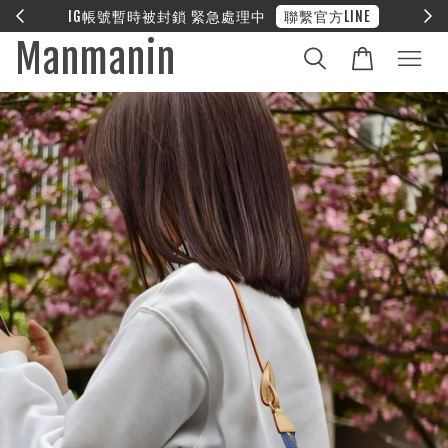
E
❤︎ 全館滿兩萬享免運
Manmanin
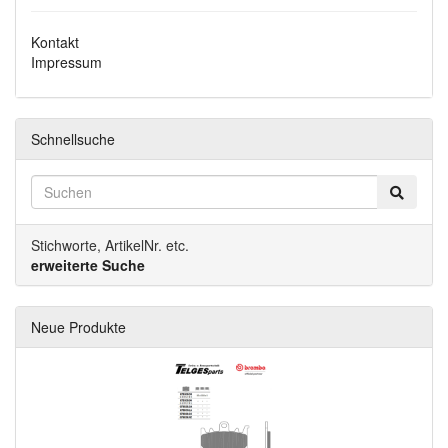
Kontakt
Impressum
Schnellsuche
Stichworte, ArtikelNr. etc.
erweiterte Suche
Neue Produkte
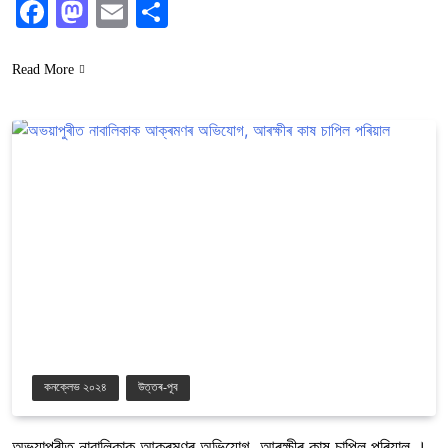
Facebook
Mastodon
Email
Share
Read More
কনক্লেভ ২০২৪
উত্তৰ-পূব
অভয়াপুৰীত নাবালিকাক আক্ৰমণৰ অভিযোগ, আৰক্ষীৰ কাষ চাপিল পৰিয়াল ।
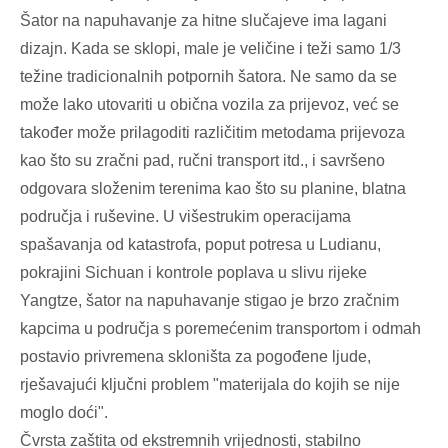
Šator na napuhavanje za hitne slučajeve ima lagani
dizajn. Kada se sklopi, male je veličine i teži samo 1/3
težine tradicionalnih potpornih šatora. Ne samo da se
može lako utovariti u obična vozila za prijevoz, već se
također može prilagoditi različitim metodama prijevoza
kao što su zračni pad, ručni transport itd., i savršeno
odgovara složenim terenima kao što su planine, blatna
područja i ruševine. U višestrukim operacijama
spašavanja od katastrofa, poput potresa u Ludianu,
pokrajini Sichuan i kontrole poplava u slivu rijeke
Yangtze, šator na napuhavanje stigao je brzo zračnim
kapcima u područja s poremećenim transportom i odmah
postavio privremena skloništa za pogođene ljude,
rješavajući ključni problem "materijala do kojih se nije
moglo doći".
Čvrsta zaštita od ekstremnih vrijednosti, stabilno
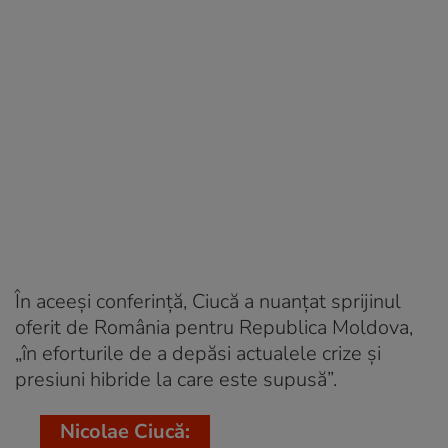
În aceeși conferință, Ciucă a nuanțat sprijinul
oferit de România pentru Republica Moldova,
„în eforturile de a depăsi actualele crize și
presiuni hibride la care este supusă”.
Nicolae Ciucă:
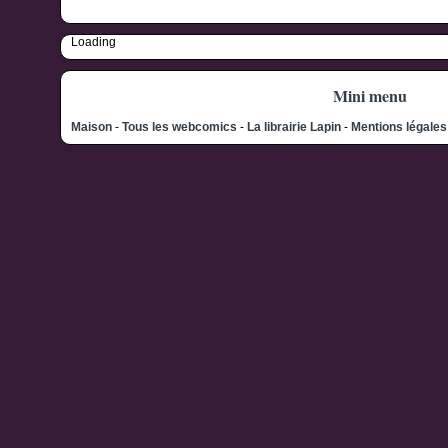
Loading
Mini menu
Maison
-
Tous les webcomics
-
La librairie Lapin
-
Mentions légale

────────────────────────────────────────

◆ **ASSIGNED TASK**
Print the text of all the records above word for word, keeping each line as it appears. Leave the pictures out of your answer.

◆ **EXPECTED ANSWER**
E
❤︎ 全館滿兩萬享免運
Manmanin
Kontakt
Impressum
Schnellsuche
Stichworte, ArtikelNr. etc.
erweiterte Suche
Neue Produkte
Facebook
Mastodon
Email
Share
Read More
কনক্লেভ ২০২৪
উত্তৰ-পূব
অভয়াপুৰীত নাবালিকাক আক্ৰমণৰ অভিযোগ, আৰক্ষীৰ কাষ চাপিল পৰিয়াল ।
Šator na napuhavanje za hitne slučajeve ima lagani
dizajn. Kada se sklopi, male je veličine i teži samo 1/3
težine tradicionalnih potpornih šatora. Ne samo da se
može lako utovariti u obična vozila za prijevoz, već se
također može prilagoditi različitim metodama prijevoza
kao što su zračni pad, ručni transport itd., i savršeno
odgovara složenim terenima kao što su planine, blatna
područja i ruševine. U višestrukim operacijama
spašavanja od katastrofa, poput potresa u Ludianu,
pokrajini Sichuan i kontrole poplava u slivu rijeke
Yangtze, šator na napuhavanje stigao je brzo zračnim
kapcima u područja s poremećenim transportom i odmah
postavio privremena skloništa za pogođene ljude,
rješavajući ključni problem "materijala do kojih se nije
moglo doći".
Čvrsta zaštita od ekstremnih vrijednosti, stabilno
În aceeși conferință, Ciucă a nuanțat sprijinul
oferit de România pentru Republica Moldova,
„în eforturile de a depăsi actualele crize și
presiuni hibride la care este supusă”.
Nicolae Ciucă:
Loading
Mini menu
Maison
-
Tous les webcomics
-
La librairie Lapin
-
Mentions légale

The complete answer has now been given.